The heat was unbearable. The water was shut off. The men had to go to the lake to gather water in garbage cans and buckets so that we could flush the toilets. We had no ice. They worked on Rene's old generator, and finally got it working. We would use it for a few hours at a time, just to keep the food in the refrigerator from going bad. He hooked up a fan, but it didn't help. The dogs and cat were as miserable as we were. We rationed our water, but the food was largely uneaten. None of us had an appetite. We were so dehydrated that we couldn't sweat any more, and barely urinated.

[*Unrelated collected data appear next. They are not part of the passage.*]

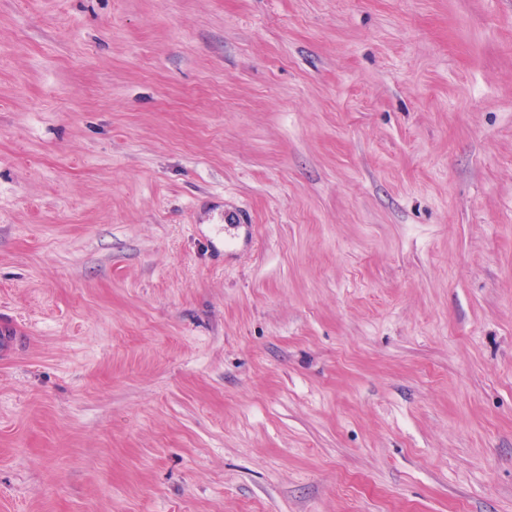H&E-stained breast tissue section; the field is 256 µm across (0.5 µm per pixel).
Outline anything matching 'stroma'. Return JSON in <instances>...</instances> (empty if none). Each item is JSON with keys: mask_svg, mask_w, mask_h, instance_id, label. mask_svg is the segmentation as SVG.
Wrapping results in <instances>:
<instances>
[{"mask_svg": "<svg viewBox=\"0 0 512 512\" xmlns=\"http://www.w3.org/2000/svg\"><path fill=\"white\" fill-rule=\"evenodd\" d=\"M0 512H512V0H0Z\"/></svg>", "mask_w": 512, "mask_h": 512, "instance_id": "stroma-1", "label": "stroma"}]
</instances>
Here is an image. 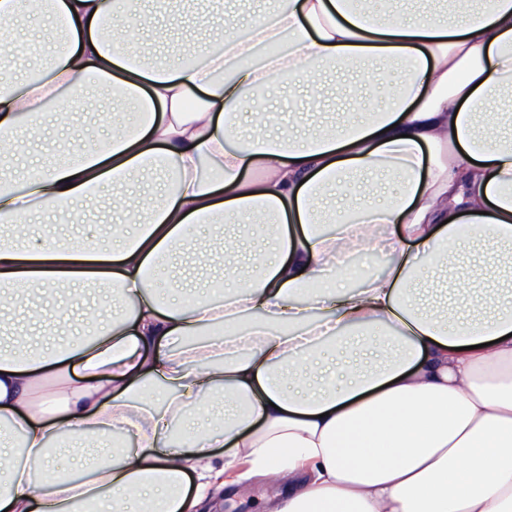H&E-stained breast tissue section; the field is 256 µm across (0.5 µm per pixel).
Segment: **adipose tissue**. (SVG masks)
Instances as JSON below:
<instances>
[{"mask_svg": "<svg viewBox=\"0 0 512 512\" xmlns=\"http://www.w3.org/2000/svg\"><path fill=\"white\" fill-rule=\"evenodd\" d=\"M417 0L406 15L353 0H279L249 25L225 18L189 62L145 61L129 0H0V43L19 16L65 49L0 75V146L24 151L46 120L67 126L90 88L120 89L133 128L69 160L0 178V292L112 291L92 334L54 352L0 351V512H199L285 494L266 512H512V135L490 108L512 95V0ZM405 61L382 111L305 134L277 127L273 83L319 89L327 67ZM256 103L252 128L239 109ZM53 114H46V106ZM174 177L131 199L139 174ZM107 193L126 221L112 242L29 239L40 212L69 220ZM199 224L267 227L255 279L186 306L152 283L209 243ZM384 258L348 284L344 259ZM232 324L230 335L211 329ZM363 342L368 358L347 351ZM121 447L85 461L89 442ZM78 465L51 475L57 443ZM253 484V492L248 498L239 499L224 496L211 511L262 512L265 503L283 490V487L273 480L255 479Z\"/></svg>", "mask_w": 512, "mask_h": 512, "instance_id": "obj_1", "label": "adipose tissue"}]
</instances>
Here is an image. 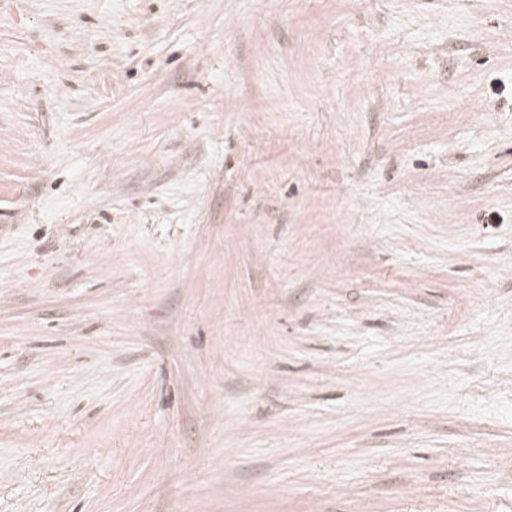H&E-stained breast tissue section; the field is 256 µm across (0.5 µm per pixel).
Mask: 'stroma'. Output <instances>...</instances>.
I'll use <instances>...</instances> for the list:
<instances>
[{
  "mask_svg": "<svg viewBox=\"0 0 512 512\" xmlns=\"http://www.w3.org/2000/svg\"><path fill=\"white\" fill-rule=\"evenodd\" d=\"M0 512H512V0H0Z\"/></svg>",
  "mask_w": 512,
  "mask_h": 512,
  "instance_id": "obj_1",
  "label": "stroma"
}]
</instances>
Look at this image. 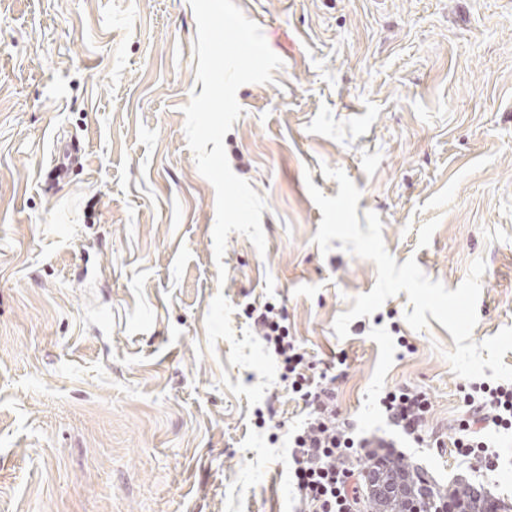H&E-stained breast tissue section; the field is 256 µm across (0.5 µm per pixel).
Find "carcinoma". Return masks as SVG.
<instances>
[{
  "mask_svg": "<svg viewBox=\"0 0 512 512\" xmlns=\"http://www.w3.org/2000/svg\"><path fill=\"white\" fill-rule=\"evenodd\" d=\"M372 481L393 482L392 495L369 497L370 512H411L420 504L422 512H490L489 497L478 494L470 484L453 481L446 485H427L419 472L410 468L401 456L382 458L366 465Z\"/></svg>",
  "mask_w": 512,
  "mask_h": 512,
  "instance_id": "cac0c4a2",
  "label": "carcinoma"
}]
</instances>
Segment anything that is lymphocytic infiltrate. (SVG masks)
Instances as JSON below:
<instances>
[{
    "instance_id": "obj_1",
    "label": "lymphocytic infiltrate",
    "mask_w": 512,
    "mask_h": 512,
    "mask_svg": "<svg viewBox=\"0 0 512 512\" xmlns=\"http://www.w3.org/2000/svg\"><path fill=\"white\" fill-rule=\"evenodd\" d=\"M257 336L279 361L282 378L307 409V418L292 437L289 467L304 512H360L358 483L361 462L375 439H354L352 426L341 421L334 399V378L314 376L299 341L288 334L284 316L275 306L252 308L248 314ZM465 410L454 440L458 456L478 472L494 469L497 457L483 437L489 428L512 429V383H471L465 389ZM379 404L389 423L412 442L423 443L431 409L428 395L409 386L387 390Z\"/></svg>"
}]
</instances>
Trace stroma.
I'll return each mask as SVG.
<instances>
[{
  "label": "stroma",
  "mask_w": 512,
  "mask_h": 512,
  "mask_svg": "<svg viewBox=\"0 0 512 512\" xmlns=\"http://www.w3.org/2000/svg\"><path fill=\"white\" fill-rule=\"evenodd\" d=\"M234 2L283 65L239 88L224 137L267 251L234 232L218 264L185 135L203 90L189 0H0V512H298L306 410L279 378L254 406L223 386L259 376L208 341L219 293L238 335L249 308H282L359 435L394 436L386 390L427 392L437 443L405 461L512 507V434L487 430L488 475L455 453L465 381L437 320L410 328L402 292L336 336L376 267L321 252L307 190L336 196L321 167L343 170L388 253L448 289L483 258L472 338L512 327V0Z\"/></svg>",
  "instance_id": "35a3bbf8"
}]
</instances>
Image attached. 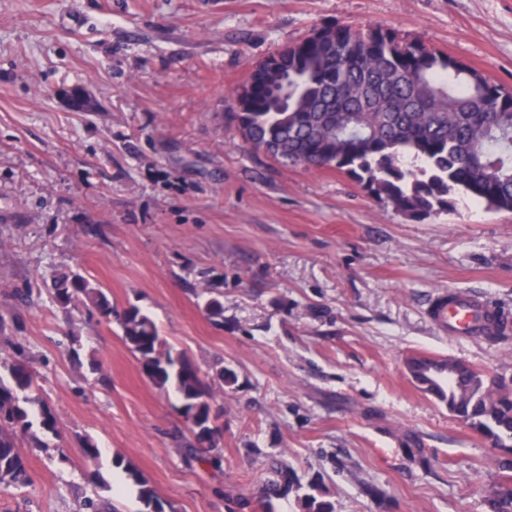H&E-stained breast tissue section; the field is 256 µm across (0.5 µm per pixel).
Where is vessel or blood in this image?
I'll use <instances>...</instances> for the list:
<instances>
[{
    "mask_svg": "<svg viewBox=\"0 0 512 512\" xmlns=\"http://www.w3.org/2000/svg\"><path fill=\"white\" fill-rule=\"evenodd\" d=\"M428 318L440 334L473 338L503 331L512 317L485 296L465 290L439 291L428 309Z\"/></svg>",
    "mask_w": 512,
    "mask_h": 512,
    "instance_id": "1",
    "label": "vessel or blood"
}]
</instances>
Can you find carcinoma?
<instances>
[{
	"mask_svg": "<svg viewBox=\"0 0 512 512\" xmlns=\"http://www.w3.org/2000/svg\"><path fill=\"white\" fill-rule=\"evenodd\" d=\"M281 64L266 67L235 93L232 113L242 139L277 161L313 170H336L399 213L419 219L453 206L457 193L495 211L512 212V89L483 77L448 53L410 40L383 25H333L285 47ZM52 298L81 304L112 321L104 289L79 270L52 275ZM122 340L157 387L172 386L179 413L206 461L219 467L223 425L211 399L217 388L237 383L222 365L200 376L183 353L164 344L154 321L138 307L119 315ZM0 353V486L32 485L19 441L32 432L59 436L57 419L32 395L29 351L6 340ZM417 387L473 432L512 453V385L457 361L417 356ZM262 485L260 512L271 500L296 494L300 512H335L321 485L294 481L288 465L273 468ZM125 473L146 512H165L139 471ZM491 512H512V489L497 491Z\"/></svg>",
	"mask_w": 512,
	"mask_h": 512,
	"instance_id": "1",
	"label": "carcinoma"
}]
</instances>
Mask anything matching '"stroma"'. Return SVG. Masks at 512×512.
I'll return each mask as SVG.
<instances>
[{"label":"stroma","mask_w":512,"mask_h":512,"mask_svg":"<svg viewBox=\"0 0 512 512\" xmlns=\"http://www.w3.org/2000/svg\"><path fill=\"white\" fill-rule=\"evenodd\" d=\"M333 24L394 28L512 88V0H0V334L31 351L60 430L27 448L34 483L0 487V512H78L97 495L140 512L118 455L165 512H258L279 460L335 512H490L502 452L405 361L512 381V337L454 340L427 318L448 288L512 316V213L459 195L411 219L346 174L275 161L230 121L257 62ZM76 86L94 111L63 97ZM67 268L148 313L201 376L236 373L212 398L221 467L185 455L174 391L143 375L117 323L50 300L44 277ZM213 297L223 322L204 311Z\"/></svg>","instance_id":"35a3bbf8"}]
</instances>
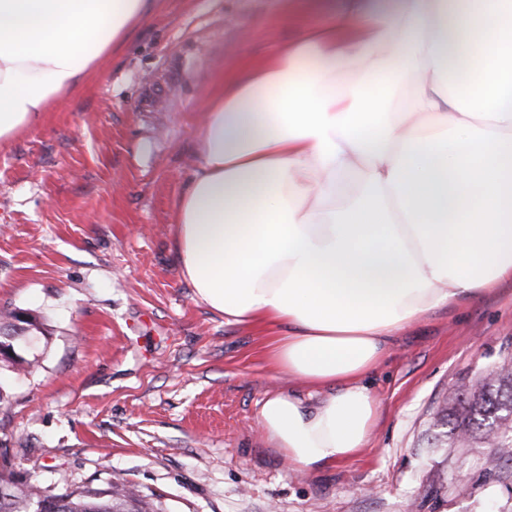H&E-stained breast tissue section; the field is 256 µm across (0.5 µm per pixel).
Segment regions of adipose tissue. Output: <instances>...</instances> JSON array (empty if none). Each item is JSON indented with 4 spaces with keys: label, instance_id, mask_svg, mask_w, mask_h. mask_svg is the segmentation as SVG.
<instances>
[{
    "label": "adipose tissue",
    "instance_id": "obj_1",
    "mask_svg": "<svg viewBox=\"0 0 512 512\" xmlns=\"http://www.w3.org/2000/svg\"><path fill=\"white\" fill-rule=\"evenodd\" d=\"M158 0H0V145L80 91ZM297 40L209 95L174 207L182 278L266 323L272 447H366V380L426 314L512 279V0H306ZM470 78L449 81V67Z\"/></svg>",
    "mask_w": 512,
    "mask_h": 512
}]
</instances>
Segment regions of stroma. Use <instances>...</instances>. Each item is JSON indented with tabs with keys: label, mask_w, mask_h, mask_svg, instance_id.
<instances>
[{
	"label": "stroma",
	"mask_w": 512,
	"mask_h": 512,
	"mask_svg": "<svg viewBox=\"0 0 512 512\" xmlns=\"http://www.w3.org/2000/svg\"><path fill=\"white\" fill-rule=\"evenodd\" d=\"M278 0H162L78 93L0 146V312L40 326L0 367V460L41 487L126 483L163 512H512V461L438 419L512 369V281L402 330L371 375L376 428L314 475L262 434L288 378L263 324L228 325L183 280L174 203L217 79L298 34ZM474 487L462 491L457 475Z\"/></svg>",
	"instance_id": "35a3bbf8"
}]
</instances>
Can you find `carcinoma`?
<instances>
[{
  "label": "carcinoma",
  "mask_w": 512,
  "mask_h": 512,
  "mask_svg": "<svg viewBox=\"0 0 512 512\" xmlns=\"http://www.w3.org/2000/svg\"><path fill=\"white\" fill-rule=\"evenodd\" d=\"M512 415V372L492 370L477 386L461 394L451 411L442 415L447 434L463 439H491L504 452L486 459L494 469L512 456V429L504 428ZM0 512H161L153 496L124 484L108 482L104 488L66 487L55 493L20 481L13 472L0 469Z\"/></svg>",
  "instance_id": "cac0c4a2"
}]
</instances>
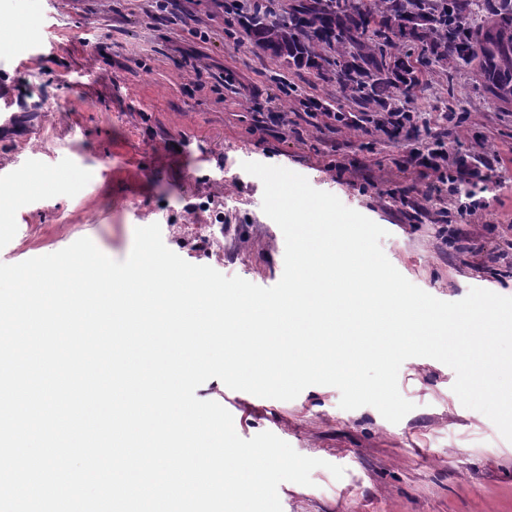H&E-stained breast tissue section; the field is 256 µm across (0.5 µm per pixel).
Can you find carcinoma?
I'll return each mask as SVG.
<instances>
[{
	"instance_id": "cac0c4a2",
	"label": "carcinoma",
	"mask_w": 512,
	"mask_h": 512,
	"mask_svg": "<svg viewBox=\"0 0 512 512\" xmlns=\"http://www.w3.org/2000/svg\"><path fill=\"white\" fill-rule=\"evenodd\" d=\"M246 39L289 68L311 69L362 117L405 112L424 70L472 66L488 91L512 95V0H244ZM405 22L416 27L397 33Z\"/></svg>"
}]
</instances>
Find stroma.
<instances>
[{
    "instance_id": "obj_1",
    "label": "stroma",
    "mask_w": 512,
    "mask_h": 512,
    "mask_svg": "<svg viewBox=\"0 0 512 512\" xmlns=\"http://www.w3.org/2000/svg\"><path fill=\"white\" fill-rule=\"evenodd\" d=\"M233 0H0L21 5L25 31L0 39V263L15 264L90 238L128 257L139 226L159 224L165 245L262 287L276 285L285 242L262 210L263 184L242 162L281 166L336 195L387 230L382 249L410 282L444 301L474 287L512 297V97L487 93L467 68L425 71L407 107L414 134L325 128L308 100L335 96L308 70L280 65L229 35ZM288 115L287 126L270 120ZM441 139L449 153L479 157L489 177L480 208L443 244L465 195L428 194L412 152ZM458 220V219H457ZM496 250L486 263L478 248ZM455 373L431 358L400 367L415 408L401 422L373 407L344 410L331 386L291 401L229 389H196L220 403L244 439L269 431L323 468L312 486L285 482L282 512H512V442L452 390Z\"/></svg>"
}]
</instances>
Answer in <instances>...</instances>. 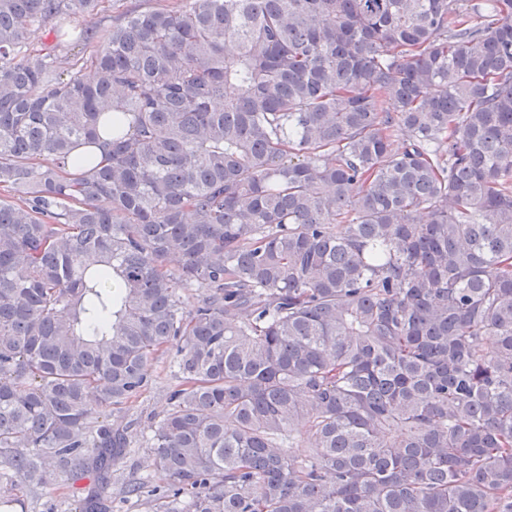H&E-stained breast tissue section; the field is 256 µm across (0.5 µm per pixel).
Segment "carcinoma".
<instances>
[{
    "instance_id": "obj_1",
    "label": "carcinoma",
    "mask_w": 512,
    "mask_h": 512,
    "mask_svg": "<svg viewBox=\"0 0 512 512\" xmlns=\"http://www.w3.org/2000/svg\"><path fill=\"white\" fill-rule=\"evenodd\" d=\"M101 2L0 0V481L171 351L152 512H512V0Z\"/></svg>"
}]
</instances>
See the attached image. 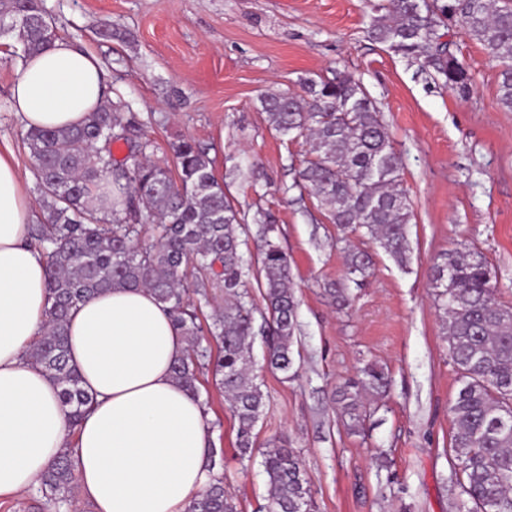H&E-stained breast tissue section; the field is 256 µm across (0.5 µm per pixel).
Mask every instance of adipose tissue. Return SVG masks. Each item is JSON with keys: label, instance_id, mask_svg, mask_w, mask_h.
<instances>
[{"label": "adipose tissue", "instance_id": "obj_1", "mask_svg": "<svg viewBox=\"0 0 512 512\" xmlns=\"http://www.w3.org/2000/svg\"><path fill=\"white\" fill-rule=\"evenodd\" d=\"M103 66L66 39L26 57L10 89L23 127H74L104 100ZM30 207L14 154L0 153V497L38 486L67 442L95 512H187L210 481L202 398L172 377L187 350L144 288L74 309L68 355L95 402L71 424L58 384L27 357L48 321L47 258L29 245Z\"/></svg>", "mask_w": 512, "mask_h": 512}]
</instances>
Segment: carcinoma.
I'll list each match as a JSON object with an SVG mask.
<instances>
[{
    "mask_svg": "<svg viewBox=\"0 0 512 512\" xmlns=\"http://www.w3.org/2000/svg\"><path fill=\"white\" fill-rule=\"evenodd\" d=\"M368 37L421 63L433 80L462 94L473 78L439 43V27L458 22L501 68L499 102L512 109V5L495 0H385L375 9ZM0 36L28 56L49 47L58 33L42 0H0ZM302 93H266L267 121L290 141L309 145L291 188L315 199L318 209L344 234L364 231L395 263L409 259L408 224L413 213L402 186L401 161L369 93L352 75L300 80ZM136 112L111 103L89 113L78 127L25 133L33 161L34 190L44 221L28 225L31 244L47 254L48 325L28 350L30 360L61 387L77 424L93 403L69 363L67 323L74 308L113 288L144 287L164 305L188 342L173 378L200 394L199 373L212 366L237 422L240 455L261 457L270 489L267 512H313L309 478L297 454L271 442L256 447L255 430L266 409L255 372L253 347H266V364L283 374L293 368L298 302L287 255L274 241L269 215L256 211L255 251L247 245L245 216L228 199L211 160L192 139L173 145L177 173L150 160L153 141ZM127 145L114 158L112 145ZM112 178V213L95 195ZM153 225L155 242L139 244ZM348 274L368 277L374 266L365 250L346 255ZM264 288V308L249 300V277ZM433 287L447 315L448 356L460 388L451 406L450 480L458 488L457 512H512V308L495 297L493 272L482 255L450 250L433 268ZM224 289V307L205 318L212 290ZM363 378L346 383L338 401L354 431L361 426L363 390H382L388 373L373 364ZM73 448H64L43 475L40 493L55 506L68 500L76 476ZM212 477L189 512H238L224 489L222 464L211 457Z\"/></svg>",
    "mask_w": 512,
    "mask_h": 512,
    "instance_id": "carcinoma-1",
    "label": "carcinoma"
}]
</instances>
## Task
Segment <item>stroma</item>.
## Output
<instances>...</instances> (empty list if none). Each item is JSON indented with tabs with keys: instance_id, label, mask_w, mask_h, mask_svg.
Instances as JSON below:
<instances>
[{
	"instance_id": "stroma-1",
	"label": "stroma",
	"mask_w": 512,
	"mask_h": 512,
	"mask_svg": "<svg viewBox=\"0 0 512 512\" xmlns=\"http://www.w3.org/2000/svg\"><path fill=\"white\" fill-rule=\"evenodd\" d=\"M379 0H44L59 37L95 52L111 102L139 113L152 157L173 166L172 146L190 138L215 156L233 203L275 219L299 301L290 377L256 368L270 396L259 443L286 440L310 479L316 512H457L448 476L454 454L450 408L460 387L448 357L445 314L430 275L451 249L489 262L495 297L512 307V110L498 101L499 69L481 45L450 24V49L469 68L460 95L417 63L369 40ZM22 53L0 39V151L24 172L34 220L35 194L24 132L10 107ZM359 78L389 128L413 210L410 254L398 266L384 252L372 276L347 274L348 247L312 198L291 190L306 144L282 141L260 95L297 88L299 79ZM339 284L350 300L327 293ZM384 367L387 391H364L363 421L352 431L336 392L367 364ZM209 396L213 443L224 485L240 512H266L259 460L241 459L237 423L223 393Z\"/></svg>"
}]
</instances>
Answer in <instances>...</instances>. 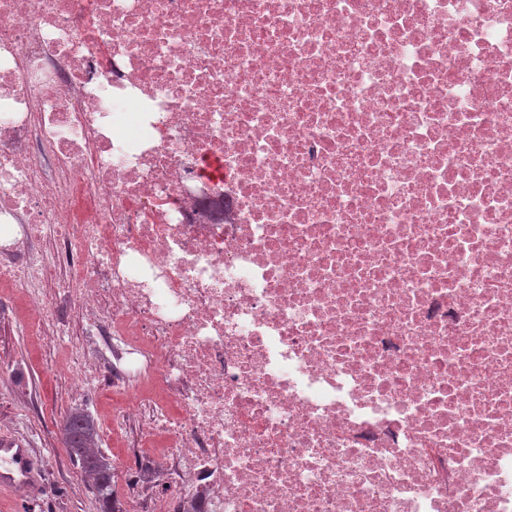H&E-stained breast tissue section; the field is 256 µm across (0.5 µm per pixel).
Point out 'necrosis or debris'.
Instances as JSON below:
<instances>
[{
	"mask_svg": "<svg viewBox=\"0 0 512 512\" xmlns=\"http://www.w3.org/2000/svg\"><path fill=\"white\" fill-rule=\"evenodd\" d=\"M0 283L200 512H512V0H0Z\"/></svg>",
	"mask_w": 512,
	"mask_h": 512,
	"instance_id": "obj_1",
	"label": "necrosis or debris"
}]
</instances>
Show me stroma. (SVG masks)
I'll return each instance as SVG.
<instances>
[{
	"label": "stroma",
	"instance_id": "35a3bbf8",
	"mask_svg": "<svg viewBox=\"0 0 512 512\" xmlns=\"http://www.w3.org/2000/svg\"><path fill=\"white\" fill-rule=\"evenodd\" d=\"M54 288L37 296L0 286V440L20 438L41 453L45 485L41 500L25 512H102L88 478L71 460L63 440L66 416L75 410L89 414L98 432V446L112 463V489L123 512L138 498L137 483L147 481L154 466L155 442L144 440L137 420L112 424V395L104 388L75 396L72 384L90 345L88 337L56 338V323L41 335L28 333V305L50 301Z\"/></svg>",
	"mask_w": 512,
	"mask_h": 512
}]
</instances>
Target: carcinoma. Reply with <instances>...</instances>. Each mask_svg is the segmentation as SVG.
Here are the masks:
<instances>
[{"label":"carcinoma","instance_id":"cac0c4a2","mask_svg":"<svg viewBox=\"0 0 512 512\" xmlns=\"http://www.w3.org/2000/svg\"><path fill=\"white\" fill-rule=\"evenodd\" d=\"M98 434L93 420L85 413L74 411L64 423V444L67 452L92 480V489L103 506V512H123L116 506L112 491V466L102 451L96 448Z\"/></svg>","mask_w":512,"mask_h":512}]
</instances>
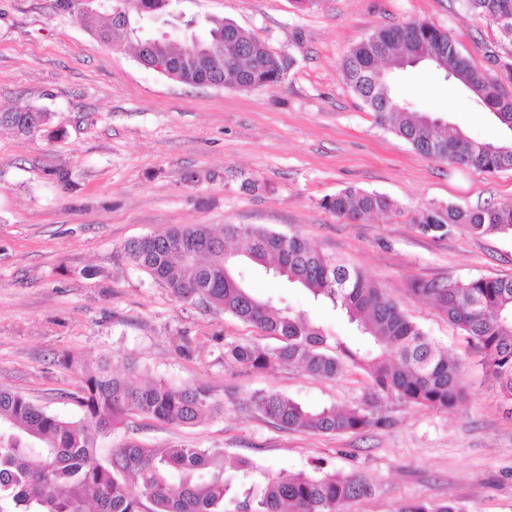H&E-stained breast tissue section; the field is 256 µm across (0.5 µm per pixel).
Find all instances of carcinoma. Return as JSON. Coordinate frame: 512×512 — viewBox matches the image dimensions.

One night, at about 3:00 a.m., my stepdad came in from his bed on the porch and said, "The phone is on! Wake up! The phone is on!!" His phone had picked up a signal. We all turned our phones on, and sure enough, we had a signal. But we still couldn't get a call out. We were able to retrieve our messages...they were heartwrenching pleas from our family to call them. They needed to know if we had survived. I had several messages from my "wife-in-law" Marquette. She was my second husband's second wife, the mother of my step children. She left as many messages as my mom did! She and I had formed a friendship while I was married to Jerry. We did it for the welfare of the children, but found that we really liked each other, and our friendship has lasted though the kids are grown and my marriage ended. She and my brother in Oregon were the only two people we could reach by phone. Then Tracy tried a text message. She sent a message to Shannon, telling her we're alive, and asking if she is okay. She recieved a reply: "Thank God!"

That was one of the happiest moments of my life. Re-connecting with my family lifted my spirits, lifted all of our spirits, and gave us renewed strength and courage. Eddie and I stayed for eight days in Mississippi, and then left in our broken cars to meet up with the rest of our family. They had found shelter at the Jimmie Davis State Park in northern Louisiana, and they said that we could stay there free. We made it there on a wing and a prayer, but we made it there. When I saw their faces, well, there are really no words to describe how I felt. I will never forget the feeling, nor will I ever take my family for granted. When I saw Clayton's face, I thought my heart would burst with joy. He had spent 3 days on his rooftop before he was rescued. He had experienced hell, but he couldn't yet talk about it. That was okay. I was happy just to talk about the weather with him.

We stayed in Jackson Parish for several months, and made the decision to return to St. Bernard Parish. We wanted to be a part of the clean up and rebuilding. The rest of my family, except for my mom's sister Joyce and her family, have moved to higher ground. The closeness of family, the friendly community that I had loved so much, are gone. Things are going slowly here, but that's another blog. I'll just say this: I survived Katrina just to drown in bullshit. But, things will get better, right? They have to get better.